Auszug aus Dokument:
===============

"Mein Kaffee, mein Gott und ich"

Kaffeekanne mit Kaffeetasse
Karl Fredrickson/Unsplash
Eine Liturgie zum morgendlichen Kaffee? Pfarrer Steve Kennedy Henkel hat ein Buch über zeitgemäße Rituale geschrieben.
Pfarrer über Alltagsrituale
"Mein Kaffee, mein Gott und ich"
Pfarrer Steve Kennedy Henkel hat sich auf die Suche nach zeitgemäßen Alltagritualen gemacht und wurde fündig. In seinem Buch "Rituale für Hipster & Heilige und alles dazwischen" hat er seine Entdeckungen aufgeschrieben. Welche Rolle darin Kaffee oder Gin Tonic spielen, verrät er im Interview.

evangelisch.de: Wie sind Sie auf die Idee gekommen, ein Buch über Rituale zu schreiben, insbesondere im Kontext der heutigen Hipster-Kultur?

Steve Kennedy Henkel: Ich hatte schon immer einen Hang zu Ritualen, aber nach einer Depression haben mir meine Alltagsrituale sehr geholfen, wieder auf die Beine und in eine Lebensstruktur zu kommen. An dem Punkt hat ein Freund zu mir gesagt: 'Da musst du mal ein Buch draus machen!'

Dann habe ich erstmal die Rituale zusammengetragen, die ich selbst schon hatte. Ich habe auch alte Rituale gesucht und sie so geschrieben, wie ich sie in meiner Generation feiern würde und dann habe ich noch Rituale ergänzt, die ich mir an bestimmten Punkten im Leben gewünscht hätte. So ist ein großer bunter Mix draus geworden von einem Gebet beim ersten Kaffee am Morgen, ein Fuck-up-Prayer oder ein Segen für den Einzug in eine neue Wohnung. Gleichzeitig ist aber auch viel Platz für eigene Worte oder auch, um seine eigenen Rituale zu entwickeln.

===============

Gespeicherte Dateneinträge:
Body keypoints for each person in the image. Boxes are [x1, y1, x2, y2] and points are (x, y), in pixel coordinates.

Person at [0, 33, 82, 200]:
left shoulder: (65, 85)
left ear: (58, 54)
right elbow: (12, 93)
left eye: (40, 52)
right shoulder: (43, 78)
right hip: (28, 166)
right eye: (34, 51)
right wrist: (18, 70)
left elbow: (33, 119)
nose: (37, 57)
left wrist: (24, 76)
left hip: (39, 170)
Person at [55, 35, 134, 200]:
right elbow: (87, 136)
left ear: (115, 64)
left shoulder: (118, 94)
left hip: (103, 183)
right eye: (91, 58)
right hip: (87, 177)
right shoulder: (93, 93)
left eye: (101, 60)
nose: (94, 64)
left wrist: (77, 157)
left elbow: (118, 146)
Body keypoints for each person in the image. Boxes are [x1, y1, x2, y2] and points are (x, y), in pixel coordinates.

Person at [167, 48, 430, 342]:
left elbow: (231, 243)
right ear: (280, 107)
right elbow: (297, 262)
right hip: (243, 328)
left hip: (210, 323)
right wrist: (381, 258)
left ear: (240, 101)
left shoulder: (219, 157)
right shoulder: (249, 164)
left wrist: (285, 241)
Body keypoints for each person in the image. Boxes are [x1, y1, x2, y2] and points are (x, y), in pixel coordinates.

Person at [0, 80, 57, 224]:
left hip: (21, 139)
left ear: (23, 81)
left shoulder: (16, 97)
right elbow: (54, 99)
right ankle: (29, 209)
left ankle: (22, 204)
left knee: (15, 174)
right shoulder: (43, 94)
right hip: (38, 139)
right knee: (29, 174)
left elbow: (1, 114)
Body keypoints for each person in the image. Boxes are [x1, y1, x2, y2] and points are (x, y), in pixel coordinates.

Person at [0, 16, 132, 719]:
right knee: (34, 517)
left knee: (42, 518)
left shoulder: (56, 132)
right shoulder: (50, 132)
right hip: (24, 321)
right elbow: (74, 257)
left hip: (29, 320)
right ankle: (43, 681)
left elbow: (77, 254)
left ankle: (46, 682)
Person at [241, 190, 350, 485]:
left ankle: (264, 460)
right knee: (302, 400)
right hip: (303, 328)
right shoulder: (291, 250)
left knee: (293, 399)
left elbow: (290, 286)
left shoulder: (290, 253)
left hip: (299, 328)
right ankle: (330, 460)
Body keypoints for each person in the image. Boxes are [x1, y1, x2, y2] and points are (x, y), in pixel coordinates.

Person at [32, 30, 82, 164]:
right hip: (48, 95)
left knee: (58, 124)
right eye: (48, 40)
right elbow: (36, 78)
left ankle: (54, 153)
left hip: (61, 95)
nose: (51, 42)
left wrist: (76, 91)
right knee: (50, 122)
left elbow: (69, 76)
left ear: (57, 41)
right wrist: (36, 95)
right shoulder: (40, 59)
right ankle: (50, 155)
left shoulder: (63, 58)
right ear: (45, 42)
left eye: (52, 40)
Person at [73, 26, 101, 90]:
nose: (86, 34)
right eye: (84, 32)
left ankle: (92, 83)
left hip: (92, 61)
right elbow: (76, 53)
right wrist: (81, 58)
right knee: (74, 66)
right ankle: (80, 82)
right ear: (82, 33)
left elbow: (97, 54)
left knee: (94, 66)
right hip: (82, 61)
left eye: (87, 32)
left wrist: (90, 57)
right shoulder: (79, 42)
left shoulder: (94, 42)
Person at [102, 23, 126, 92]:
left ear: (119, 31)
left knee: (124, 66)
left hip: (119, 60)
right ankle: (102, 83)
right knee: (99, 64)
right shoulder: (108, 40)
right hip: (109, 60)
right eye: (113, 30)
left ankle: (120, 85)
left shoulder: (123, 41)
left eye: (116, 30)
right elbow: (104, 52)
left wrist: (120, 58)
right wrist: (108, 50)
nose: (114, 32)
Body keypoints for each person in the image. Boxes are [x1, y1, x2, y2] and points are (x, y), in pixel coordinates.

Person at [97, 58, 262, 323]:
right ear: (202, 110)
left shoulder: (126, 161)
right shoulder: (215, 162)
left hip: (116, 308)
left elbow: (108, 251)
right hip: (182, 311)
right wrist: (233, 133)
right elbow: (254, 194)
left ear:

===============

Zu bearbeitende Aufgabe:
Notieren Sie aus dem Interview über Alltagsrituale wortgetreu den Abschnitt, der mit den Worten „Kaffeekanne mit Kaffeetasse“ einsetzt und mit „er im Interview.“ schließt.

Lösung der Aufgabe:
Kaffeekanne mit Kaffeetasse
Karl Fredrickson/Unsplash
Eine Liturgie zum morgendlichen Kaffee? Pfarrer Steve Kennedy Henkel hat ein Buch über zeitgemäße Rituale geschrieben.
Pfarrer über Alltagsrituale
"Mein Kaffee, mein Gott und ich"
Pfarrer Steve Kennedy Henkel hat sich auf die Suche nach zeitgemäßen Alltagritualen gemacht und wurde fündig. In seinem Buch "Rituale für Hipster & Heilige und alles dazwischen" hat er seine Entdeckungen aufgeschrieben. Welche Rolle darin Kaffee oder Gin Tonic spielen, verrät er im Interview.